St. Augustine’s conversion to Christianity is attributed to the preaching of St. Ambrose, a bishop of Milan who baptized him, and the prayers of his devout mother, St. Monica. St. Augustine had a brilliant mind and played a key role in the development of Western Christian thought; his best known works, “Confessions” and “City of God,” are still widely taught in college classrooms. He became a priest and then bishop, and was an ardent defender of the faith. He died in 430, was popularly canonized, and declared a doctor of the Church in 1298. His feast day is Aug. 28. In addition to brewers, he’s the patron of printers and theologians.

Located at 1668 Selby Ave., near the street’s intersection with Snelling Avenue, Augustine’s is open from 7 a.m. to 11 p.m., attracting those interested in both early morning coffee and a late-night beer. Its kitchen serves lunch and dinner. Calling it the Gnome’s “hippie little Macalester brother” — a nod to Macalester College six blocks south — Andersen is aiming for the place to be vegetarian and kid-friendly.

Tony Andersen, owner of Augustine's Bar and Bakery. Dave Hrbacek/The Catholic Spirit
Tony Andersen, owner of Augustine’s Bar and Bakery.

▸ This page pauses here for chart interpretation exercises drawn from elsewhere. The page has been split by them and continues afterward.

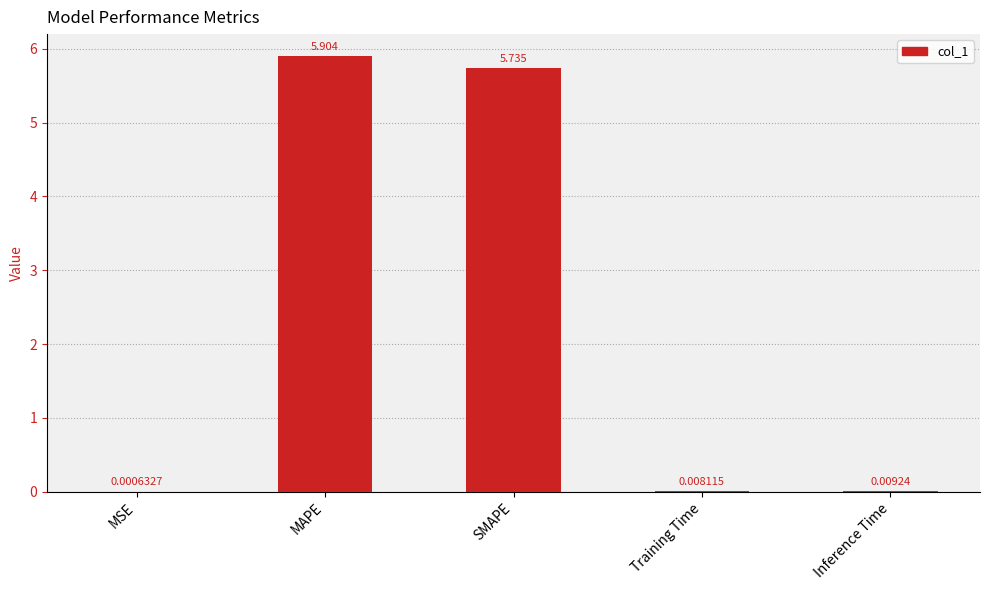

Which category has the highest value across all series?

MAPE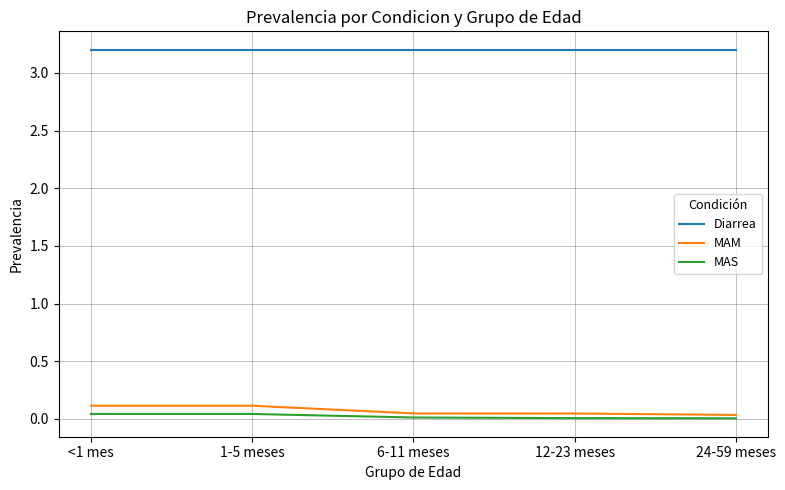

What are all the series names shown in the legend?

Diarrea, MAM, MAS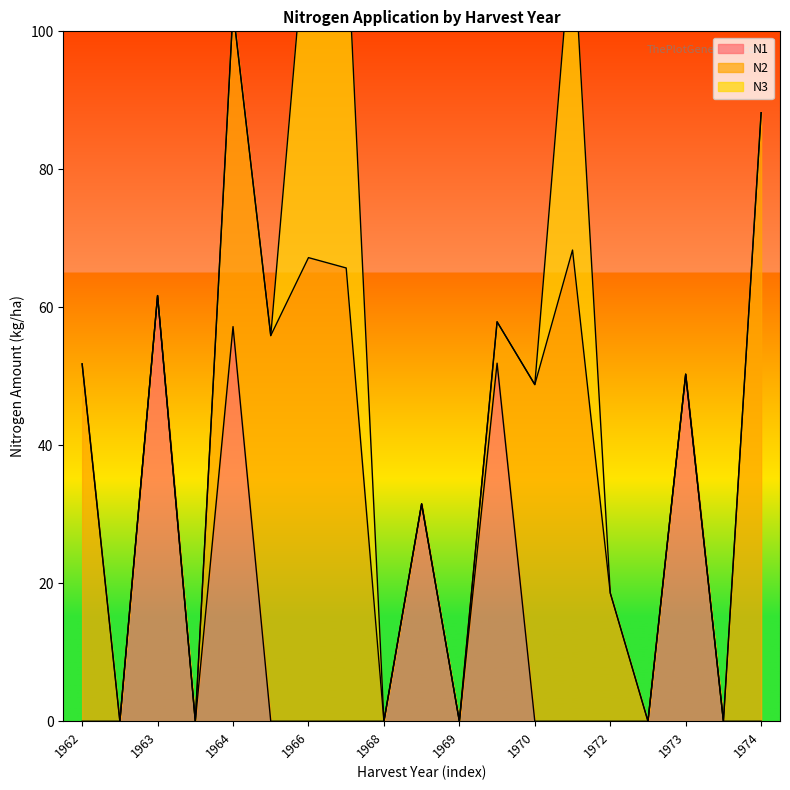

Is it true that N3 equals 18.5 at 1964?

False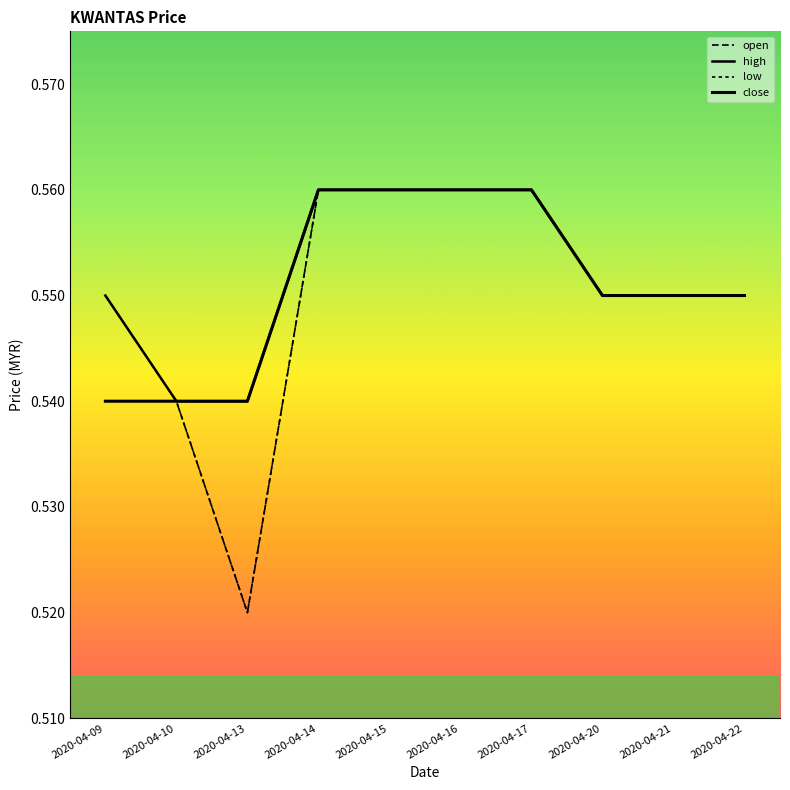

List the series in order of their peak value, highest first.

open, high, low, close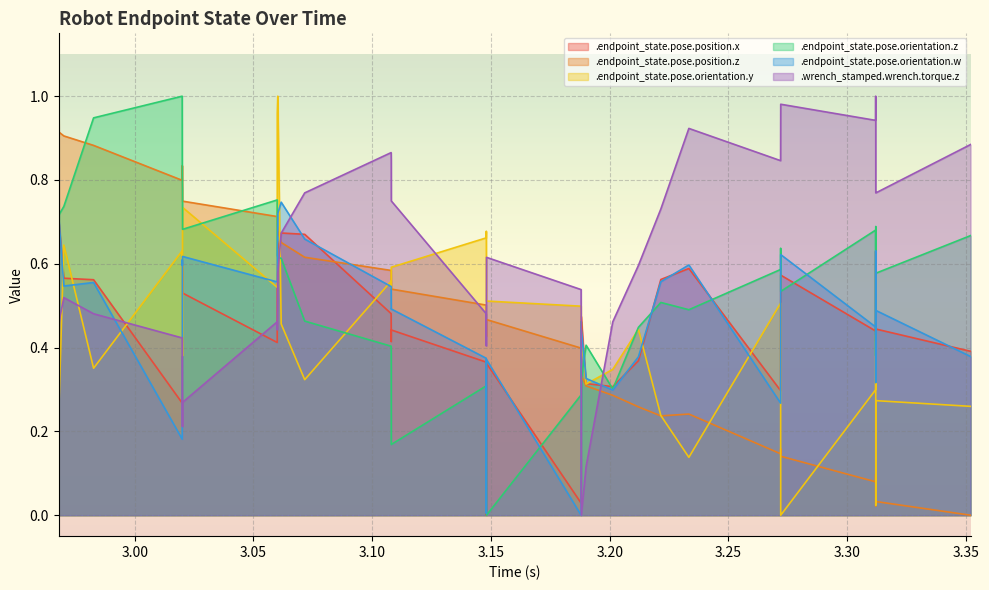

Between 3.020126 and 3.212113, which series saw the biggest shift?

.endpoint_state.pose.position.z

Dave Hrbacek/The Catholic Spirit

Business has been good, Andersen said, and people are curious about the name.

“I was kind of surprised … [patrons] know more about him than I do,” he said. “I think that [for] anybody who’s had philosophy or those classes, Augustine has come up with his writing.”

Asked if he may have found a new patron saint for himself, Andersen said, “I think so.”

St. Augustine’s story reminds Andersen of his own mother, Audrey Andersen, a devout Catholic who worked for the Society for the Propagation of the Faith.

“Not that I was a wild party boy,” he added, “but just having that similar mother figure that Monica was. … Mom was real active in the Catholic Church.”

Audrey died in 2009, but Andersen thinks she would have loved that he named his newest business endeavor after a saint.

Andersen said he no longer practices the Catholic faith, but he still feels a connection to St. Augustine’s conversion because of the lifestyle change he made a year and a half ago. Years of drinking led to acute pancreatitis, which put him in the hospital and near death, he said. Doctors advised Andersen — whose Happy Gnome is one of St. Paul’s great craft beer bars — to give up drinking, and he did.

“Since then, I’ve been sober, and I’ve been just energized,” he said. “If I were still drinking, there’s no way in heck that this would have happened.”

Drawing a parallel to St. Monica’s role in St. Augustine’s conversion, Andersen said with a chuckle, “Mom wasn’t around to witness mine, but I know she approves.”